● INPUT DATA
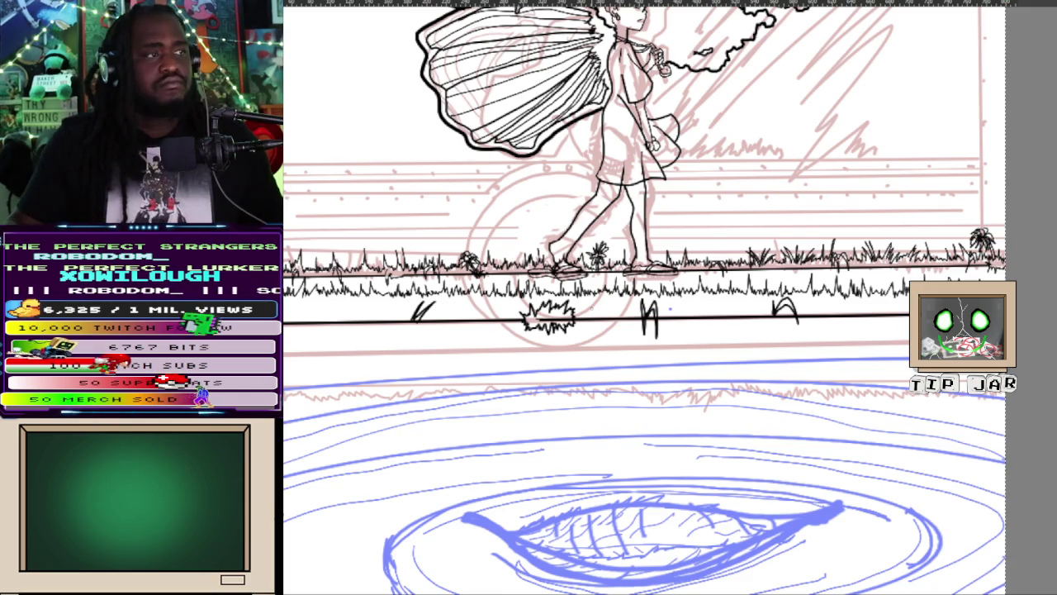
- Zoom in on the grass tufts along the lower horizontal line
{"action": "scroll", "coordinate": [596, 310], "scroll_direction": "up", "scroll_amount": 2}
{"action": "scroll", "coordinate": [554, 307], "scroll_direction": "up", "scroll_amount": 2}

● AIM OF THE TASK
Where pictures occur in the material above, omit them and return everything else exactly.

● WRITTEN ANSWER
- Zoom in on the grass tufts along the lower horizontal line
{"action": "scroll", "coordinate": [596, 310], "scroll_direction": "up", "scroll_amount": 2}
{"action": "scroll", "coordinate": [554, 307], "scroll_direction": "up", "scroll_amount": 2}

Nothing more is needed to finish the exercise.